Ntvnews.id, Jakarta - Pulau Sumatera dikenal memiliki sejarah panjang terkait gempa besar dan tsunami. Salah satunya terjadi pada 25 November 1833 pukul 22.00 WIB. Saat itu, gempa berkekuatan antara 8,8 hingga 9,2 SR mengguncang dengan pusat gempa terletak di lepas pantai barat Sumatera.
Kejadian ini disebabkan oleh patahnya segmen palung Sumatera sepanjang 1.000 km. Gempa tersebut terasa sangat kuat di Padang, Sumatera Barat. Awalnya, getaran dirasakan ringan, namun segera diikuti oleh guncangan hebat.
Dalam tweet yang dibagikan oleh Daryono BMKG, ia menceritakan bahwa ada seorang ilmuwan yang menggambarkan kondisi saat megathrust melanda Pulau Sumatera, tepatnya di kawasan yang saat ini menjadi Provinsi Bengkulu.

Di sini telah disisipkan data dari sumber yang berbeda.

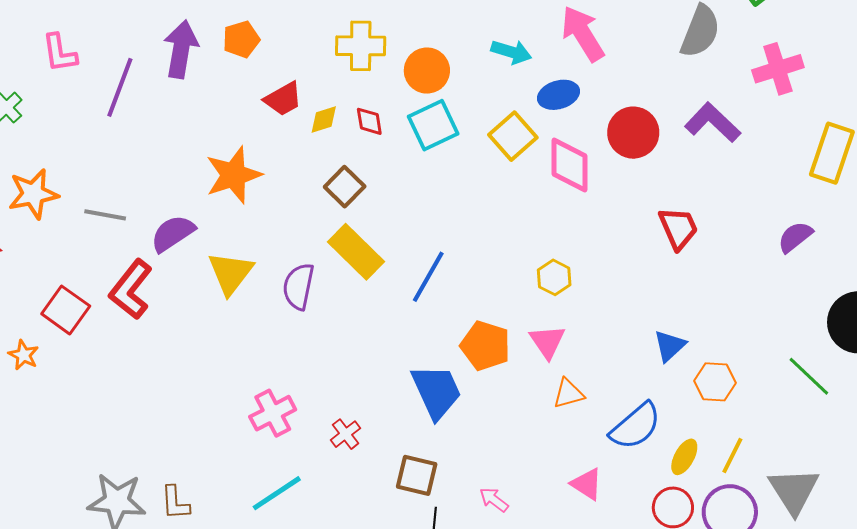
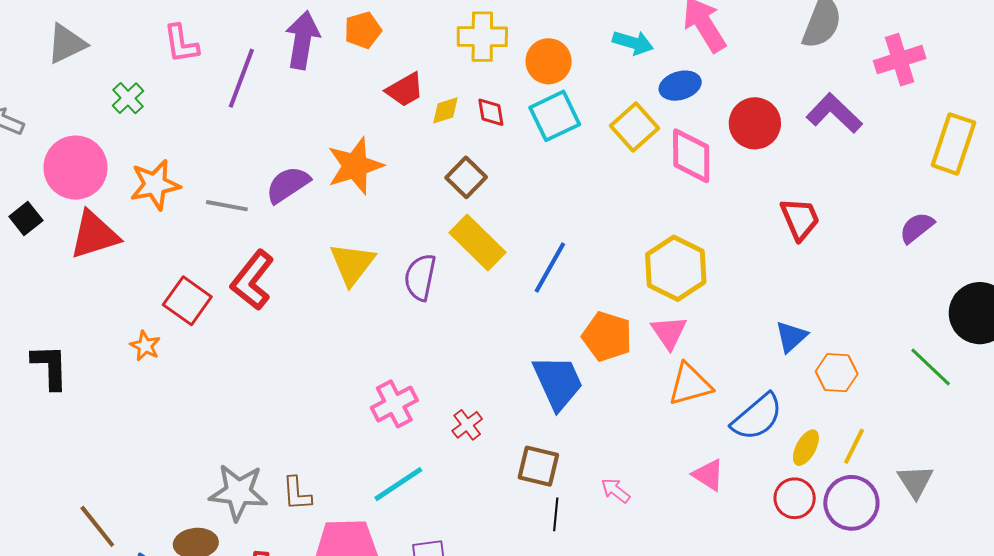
purple semicircle: (173, 233) -> (288, 185), moved
yellow hexagon: (554, 277) -> (676, 268), size x1.8
orange triangle: (568, 394) -> (690, 384), size x1.4
gray triangle: (794, 491) -> (915, 481), size x0.7

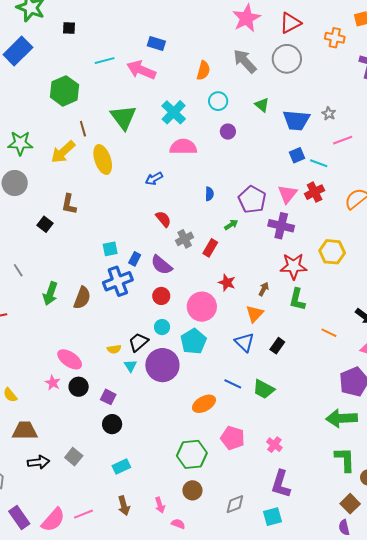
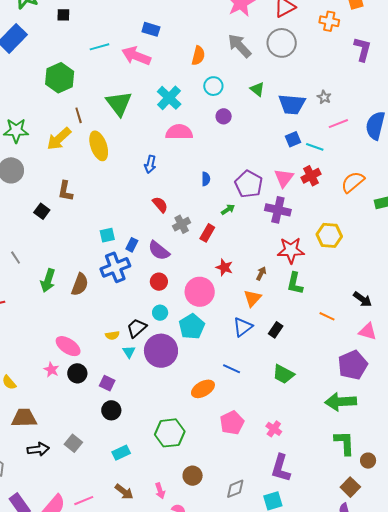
blue arrow: (154, 179) -> (150, 164), turned -48
blue triangle: (244, 342) -> (243, 327), turned 40
green trapezoid: (264, 389) -> (283, 374), moved
pink pentagon: (233, 438) -> (232, 423), turned 30
green hexagon: (192, 454) -> (170, 433), moved
brown arrow: (124, 506) -> (124, 492), turned -36

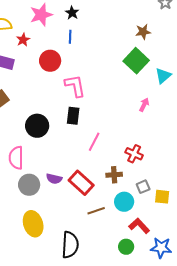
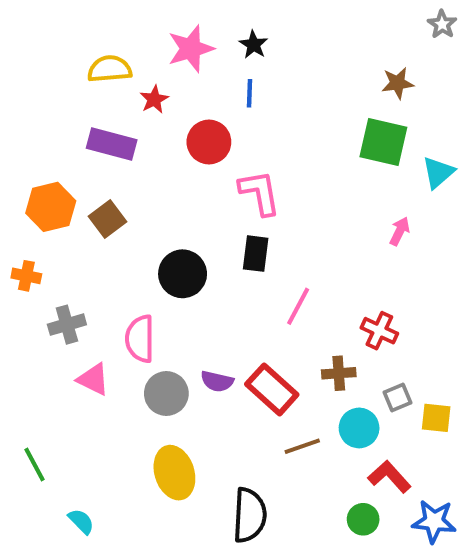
green square: (136, 61) -> (383, 142), turned -30

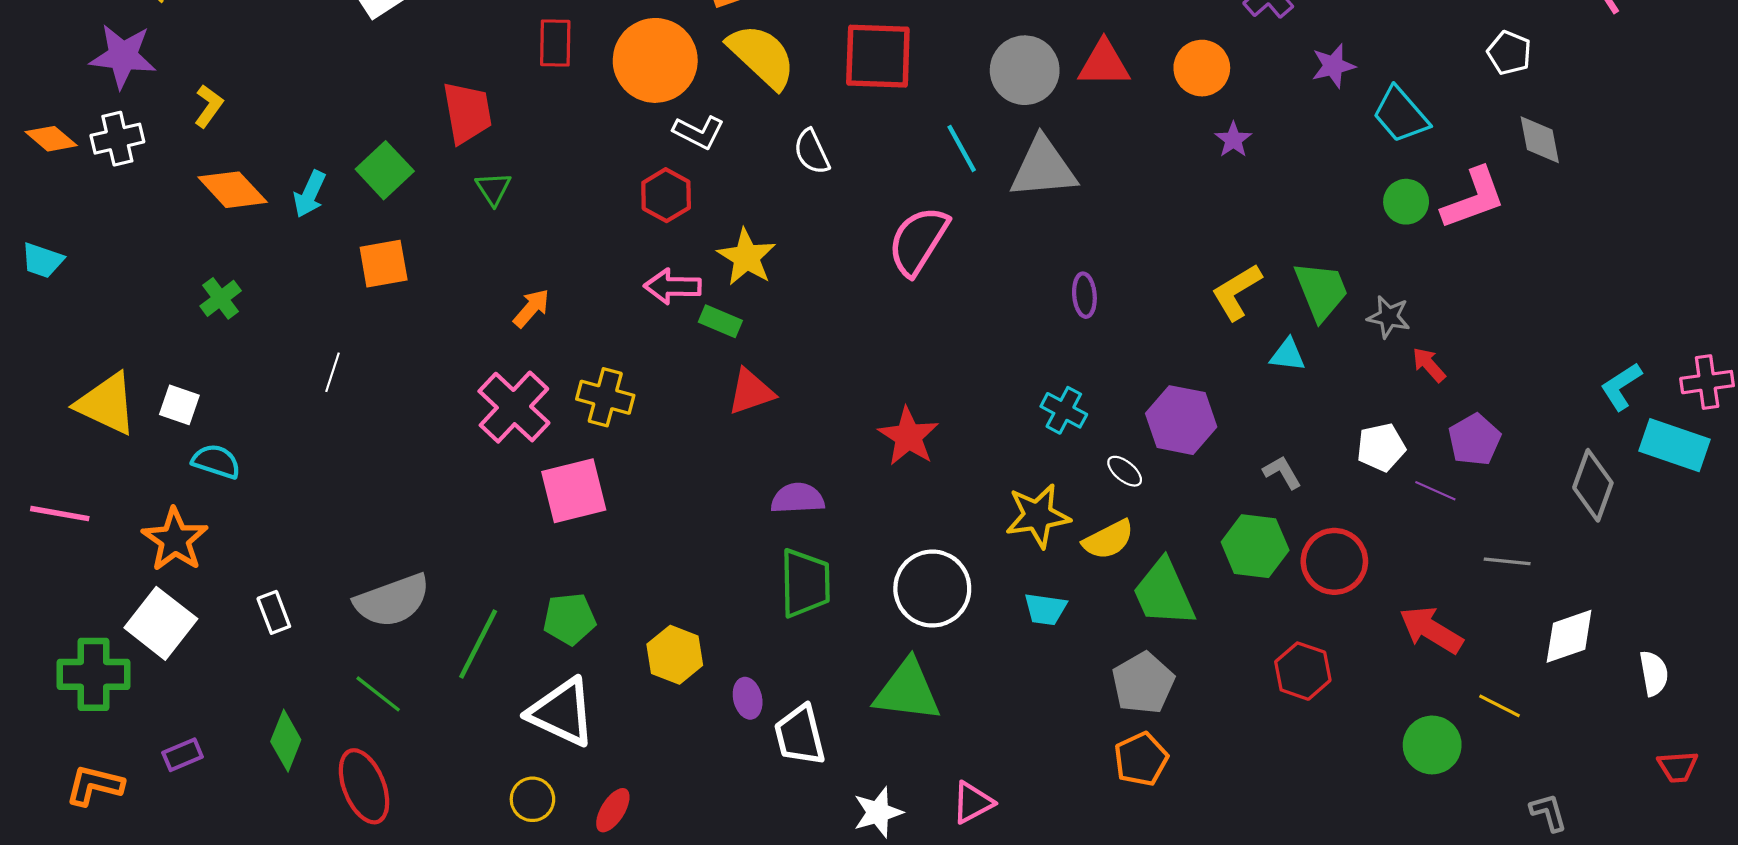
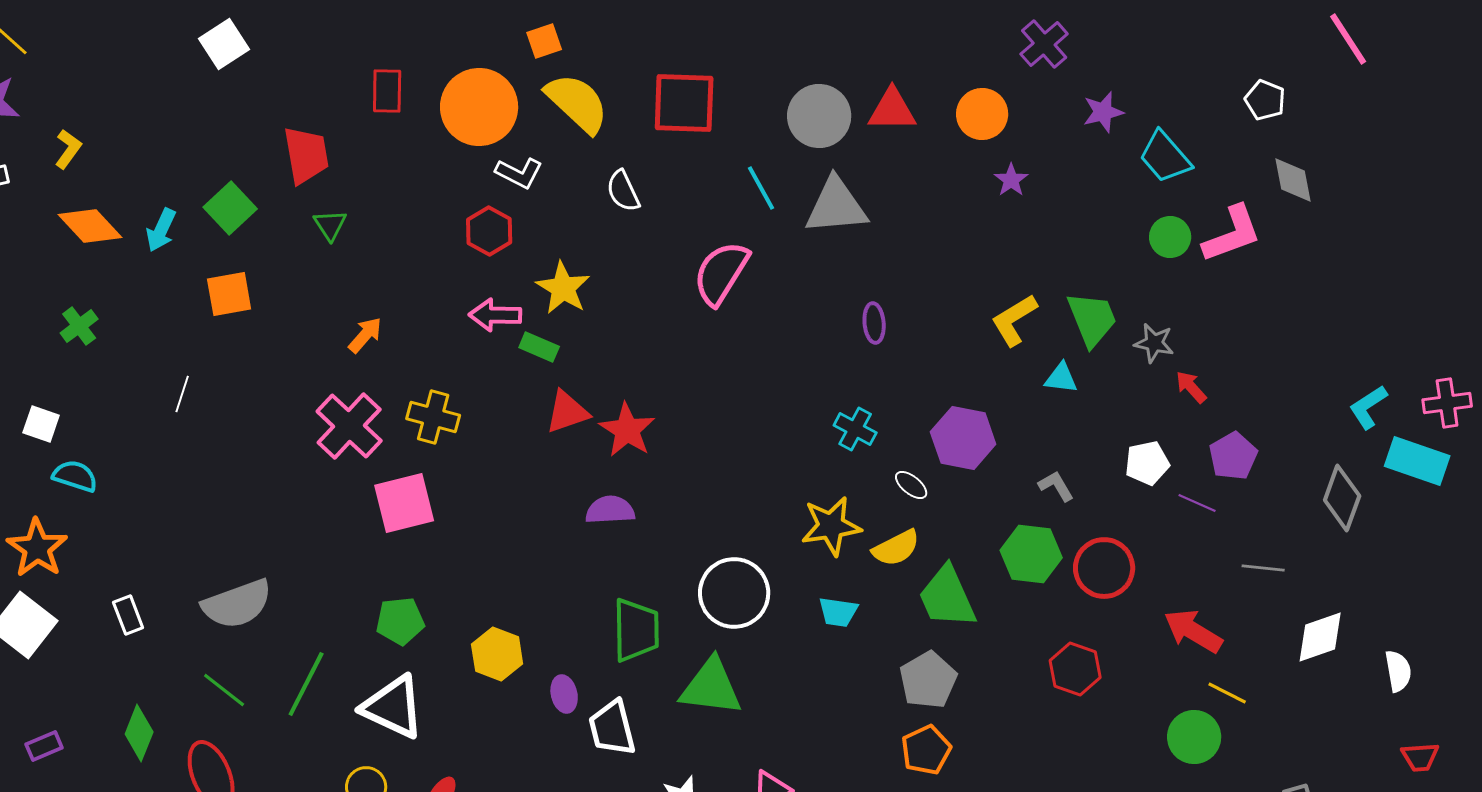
red star: (908, 436) -> (627, 430), moved
green trapezoid: (805, 583) -> (636, 630), moved
green line: (478, 644) -> (306, 684), moved
yellow line: (1500, 706) -> (1227, 693), moved

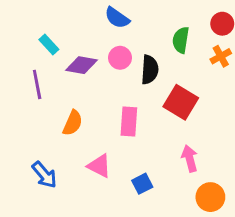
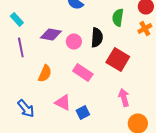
cyan rectangle: (49, 44) -> (17, 19), moved
pink circle: (120, 58) -> (74, 41), moved
pink rectangle: (129, 121) -> (83, 72), turned -60
blue square: (142, 184) -> (83, 112), moved

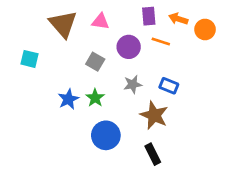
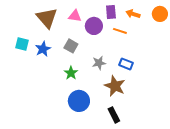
orange circle: (205, 29) -> (160, 14), moved
purple circle: (129, 47) -> (94, 26), moved
blue star: (68, 99) -> (43, 49), moved

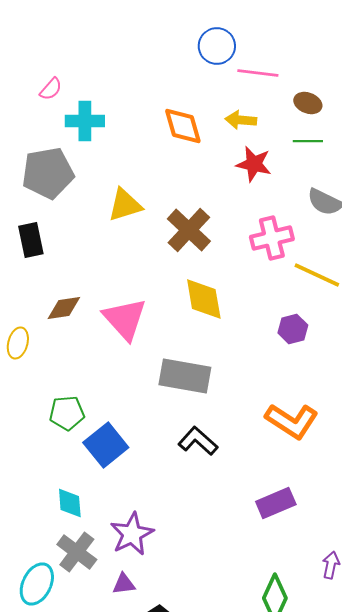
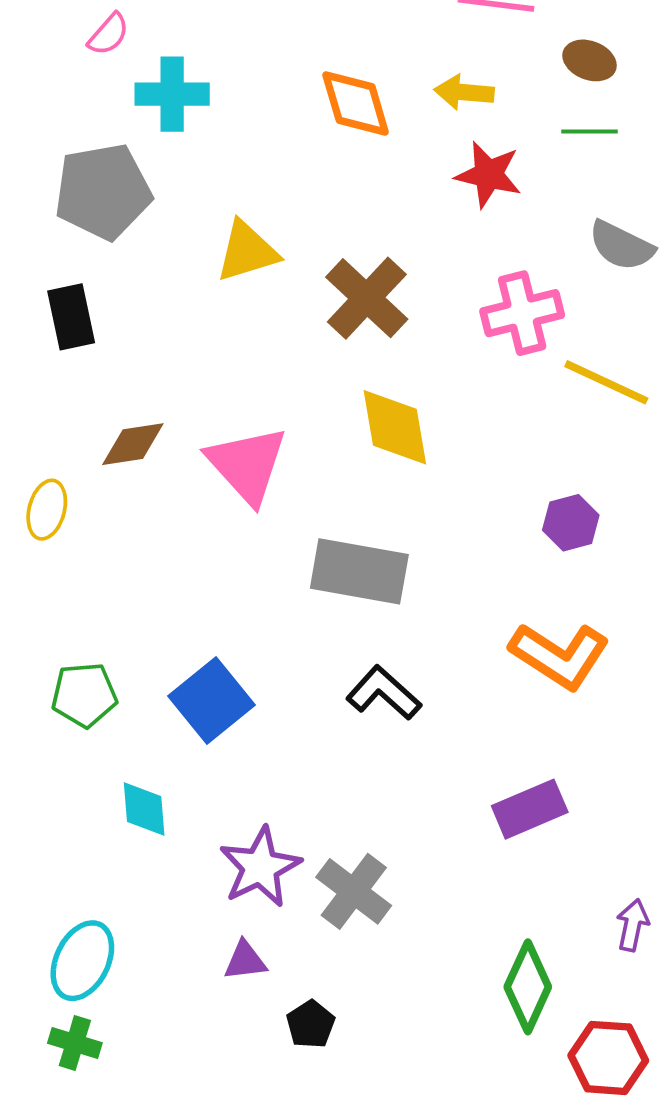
purple hexagon: (293, 329) -> (571, 523), moved
green pentagon: (67, 413) -> (84, 695), moved
gray cross: (77, 552) -> (354, 891), moved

Ilustrasi Gempa bumi. (Pixabay)
"Diterangi cahaya rembulan, bangunan dan pepohonan bergetar hebat, semburan air muncul di antara retakan tanah, lautan menggelegak dan sungai-sungai luber dilanda tsunami,” demikian keterangan dari ilmuwan Dr. A.F.W. Stumpff, dilansir pada Senin, 25 November 2024.
Tanah longsor tidak hanya dipicu oleh curah hujan yang tinggi, tetapi juga oleh pergerakan massa akibat guncangan gempa bumi. Fenomena ini menunjukkan hubungan erat antara gempa bumi dan longsor, di mana tegangan dinamis yang dihasilkan gempa dapat menyebar ke lingkungan sekitar, mengakibatkan pergerakan tanah yang berpotensi memicu longsoran.
Megathrust Bengkulu 1833 (Twitter)
Daryono menulis bahwa tanah longsor sering kali terjadi sebagai dampak dari gempa bumi yang mengakibatkan ketidakstabilan tanah di daerah rawan. Oleh karena itu, masyarakat diimbau untuk meningkatkan kewaspadaan terhadap kemungkinan terjadinya longsor, terutama saat atau setelah gempa bumi terjadi.
“Inilah gambaran Tsunami Bengkulu pada 25 Nov. 1833 dipicu Gempa M8,8 - 9,0 menyebabkan kerusakan parah di Maladewa, Sri Lanka, dan Seychelles. Tsunami juga dilaporkan mencapai Australia bagian utara, Teluk Benggala, dan Thailand meskipun dalam intensitas kecil,” tulisnya.